Вообще возможность господства «трафарета» в мыслях, чувствах людей пугала его несказанно. Стандартизацию в сфере духовной Корней Иванович воспринимал как что-то ужасное, почти безнравственное. «Мне так опостылели, — писал он в январе 1962-го, — стадные чувства, стадные фразы, стадные мысли, что я, естественно, радуюсь всякой индивидуальности, всякой недюжинности — и приветствую ее от души».
Тогда же, в январе 1962 года довелось мне услышать очень интересное суждение Корнея Ивановича о языке.
Поводом послужили письмо и рукопись воспоминаний сына известного русского писателя, умершего в эмиграции (Корнеи Иванович тогда хлопотал или собирался хлопотать об издании книги — сейчас уже не помню).
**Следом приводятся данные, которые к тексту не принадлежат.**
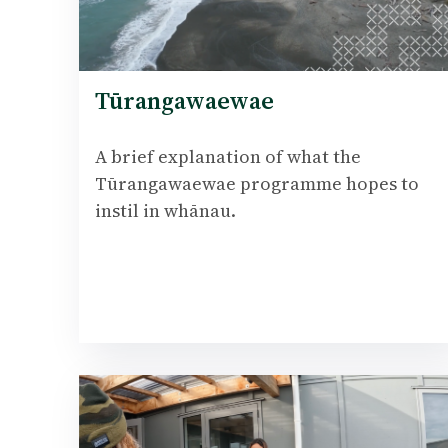
Tūrangawaewae
A brief explanation of what the
Tūrangawaewae programme hopes to
instil in whānau.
Говорил об авторе письма как о человеке недюжинном, не лишенном литературного дара, наблюдательности, несколько раз повторил: «Надо ему непременно помочь». В моем блокноте сохранилась запись, сделанная в электричке вечером того же дня: «Пишет он неплохо, но иногда совершенно ужасно, появляются какие-то слепые фразы. Язык — среди чужих — уже не свой язык. Ему учатся дома, с малолетства, всю жизнь, на своей земле, среди своих сосен». Из этой первой встречи с Корнеем Ивановичем запомнился и разговор об Уитмене. Он показал мне несколько изданий Уитмена, стал с большим жаром говорить о нем. Было интересно, как всегда, когда он говорил, — увлекаясь, образно, многомерно, но Уитмен был далек от тогдашних моих литературных увлечений. Не знаю, как это почувствовал Корней Иванович, но он вдруг оборвал фразу на полуслове:
— Вам неинтересно! (С интонацией не вопросительной, а утверждающей.) И на мои слова: «Я его плохо знаю», — ответил:
— Не знаете и не любите. А я любил его и люблю, как любишь молодость и здоровье…
Положил руки на колени, повернул вверх ладонями, посмотрел пристально и добавил:
— Особенно в старости.
Поразила меня тогда же черта, удивительная в прославленном человеке, признанном наставнике, мастере, учителе, — скромность, порой совершенно неожиданная в своих проявлениях. Так, он мог написать с полной убежденностью человеку начинающему, неопытному, известному ему по одной-единственной работе: «…я по сравнению с такими одаренными молодыми людьми… чувствую себя таким бедным, невежественным, неумелым». И в этом не было ни малейшей рисовки. Он так действительно чувствовал. Очень внимательно относился к суждениям о своих работах и, как мне казалось, радовался, когда мог согласиться со своим оппонентом. Помню, как, прочитавши его книгу «Высокое искусство», узнавая на многих и многих страницах даже интонации Корнея Ивановича, непринужденность, живость и искренность его манеры, я, наткнувшись на оценку Бодлера, вдруг обиделась за этого «проклятого поэта» и написала К. И. Чуковскому, что, всегдашний и дерзостный враг всяческих расхожих представлений о литературе, он оговаривает Бодлера в духе почтенного профессора Ф. Батюшкова. В ответном письме он соглашался со мной с какой-то веселой готовностью: «О Бодлере Вы совершенно правы — и о Батюшкове. Этой зимой я прочитал „Цветы зла“ и не нашел там ничего одиозного». И в конце письма: «Бодлера отлично перевел Левик. Читали Вы его статью в „Иностранной литературе“? Левик чуть не со слезами просил меня выбросить из книги мой криводушный отзыв о Бодлере — и как он будет рад, когда я покажу ему Ваше письмо».
А вот что он писал 8 декабря 1962-го в связи со вторым изданием своей книги «Живой как жизнь»: «Книжка выходит чуть не вдвое толще. К стыду своему, я только после того, как она вышла в свет, прочитал классические труды о языке Пешковского, Шахматова, Булаховского и других. И стал вдвое умнее». Конечно, в последней строке есть легкое лукавство, но и в старости он начисто был лишен греха маститых — наставительности.
Помню, как, усадив меня выверять гранки сборника стихотворений Саши Черного, он сердито хмыкал в ответ на мои шутливые замечания: «Все-то ей не то, все-то ей не так и все хи-хи ерундовые», — но вдруг, наткнувшись на одну действительно неудачную строку, мы в один голос воскликнули: «Ну, это пошлость!» И, повернув ко мне торжествующее, довольное лицо, он победоносно заявил:
— Вот видите, я тоже вместе с вами сказал — пошлость!
Поразительна эта его черта, по-человечески необыкновенно трогательная. Наверно, потому, что он не умел быть «маститым», величаво-поучающим, монументально-непогрешимым, он и был так обаятелен, так прост, так необычайно естествен — и так дорог всем, кого хоть ненадолго и случайно сводила с ним судьба.